* [AUFGABEN]
1 – Fassen Sie in der Rede zur Vorratsdatenspeicherung den Absatz, der mit „Schon der Titel“ beginnt, kürzer zusammen und behalten Sie dabei seine wesentlichen Aussagen bei.
2 – Führen Sie die Rede zur Vorratsdatenspeicherung im Anschluss an ihren letzten Satz weiter.

* [TEXTAUSZUG]

------------------------------------

Ulla Schmidt - Aktuelle Stunde/ Vorratsdatenspeicherung
Frau Präsidentin! Verehrte Kolleginnen und Kollegen! Meine Damen und Herren! Man muss den Grünen ausdrücklich dankbar sein, dass sie diese Aktuelle Stunde beantragt haben,
(Beifall bei der CDU/CSU und dem BÜNDNIS 90/DIE GRÜNEN)
damit wir mit ein paar Falschinformationen aufräumen können
(Michael Grosse-Brömer [CDU/CSU]: Das ist jetzt auch nötig!)
und ein paar Informationen zum Thema Vorratsdatenspeicherung geben können.
Schon der Titel „Pläne der Bundesregierung für einen nationalen Alleingang bei der Vorratsdatenspeicherung“ ist mehr Irreführung als Aufklärung, weil es, wenn über 20 EU-Staaten Regelungen zur Vorratsdatenspeicherung haben, schon sehr sportlich ist, von einem nationalen Alleingang zu sprechen, um nicht zu sagen, eine falsche Information ist, und das ist die erste, die wir hier beseitigen.
(Beifall bei der CDU/CSU sowie der Abg. Christine Lambrecht [SPD])
Warum, verehrte Kolleginnen und Kollegen, sind wir für die Vorratsdatenspeicherung und halten wir dieses Instrument für die Aufklärung schwerer und schwerster Straftaten für notwendig? Nicht weil wir Obsessionen haben,
(Dr. Konstantin von Notz [BÜNDNIS 90/DIE GRÜNEN]: Total!)
sondern, weil wir das, was uns alle Sicherheitsbehörden, alle Polizistinnen und Polizisten, alle Ermittler sagen und raten, ernst nehmen. Wir in der Union nehmen ernst, was uns die Polizei und die Ermittlungsbehörden raten.
(Beifall bei der CDU/CSU – Jörn Wunderlich [DIE LINKE]: Mehr Personal! – Dr. Konstantin von Notz [BÜNDNIS 90/DIE GRÜNEN]: Sie betreiben Populismus und nichts anderes!)
Im Übrigen kenne ich auch keinen SPD-Innenminister, der gegen die Vorratsdatenspeicherung ist. Alle SPD- Innenminister – die amtierenden, der ehemalige SPD-Bundesinnenminister –, alle, die etwas von der Sache verstehen, sind für die Vorratsdatenspeicherung, und das ist richtig, weil uns das die Experten auch so raten.
(Dr. Konstantin von Notz [BÜNDNIS 90/DIE GRÜNEN]: Nein, das ist falsch!)
Wie ist denn die Lage heute, was die Verbindungsdaten angeht? Ein Wildwuchs. Das eine Telekommunikationsunternehmen speichert die Daten, das andere Telekommunikationsunternehmen speichert die Daten nicht. Bei dem einen Kunden werden die Daten gespeichert, bei dem anderen Kunden werden die Daten nicht gespeichert.

------------------------------------

* [AUSGANGSMATERIAL]
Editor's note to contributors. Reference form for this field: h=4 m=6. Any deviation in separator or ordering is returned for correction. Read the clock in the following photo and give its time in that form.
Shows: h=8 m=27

------------------------------------

* [LÖSUNGEN]
1 – Der Titel „Pläne der Bundesregierung für einen nationalen Alleingang bei der Vorratsdatenspeicherung“ führt eher in die Irre, als dass er aufklärt. Über 20 EU-Staaten haben Regelungen zur Vorratsdatenspeicherung, daher ist die Rede von einem nationalen Alleingang eine falsche Information. Sie ist die erste, die hier beseitigt wird.

2 –
Es wäre doch einmal ein Beitrag, diese Daten „safe“ zu machen: Für alle Telekommunikationsunternehmen,
(Dr. Konstantin von Notz [BÜNDNIS 90/DIE GRÜNEN]: Das glauben Sie doch selbst nicht!)
für alle Kunden gelten die gleichen Regeln.
(Dr. Konstantin von Notz [BÜNDNIS 90/DIE GRÜNEN]: Ach!)
Die Daten werden für einen bestimmten Zeitraum gespeichert. Wir regeln auch, wo die Daten gespeichert werden – es ist ein Unterschied, ob der Server in Deutschland steht oder auf den Cayman-Inseln oder in Indonesien –, und das sollten wir einheitlich regeln. Die Daten werden einheitlich bei allen Unternehmen für eine gewisse Zeit gespeichert, und dann werden sie auch bei allen Unternehmen zum gleichen Zeitpunkt endgültig gelöscht.
(Dr. Konstantin von Notz [BÜNDNIS 90/DIE GRÜNEN]: Auf den Cayman-Inseln! Das ist ja total interessant!)
Wir wollen Datensicherheit in diesem Bereich gewährleisten. Deswegen werden wir auch in diesem Bereich zu einer Regelung kommen.
(Beifall bei der CDU/CSU)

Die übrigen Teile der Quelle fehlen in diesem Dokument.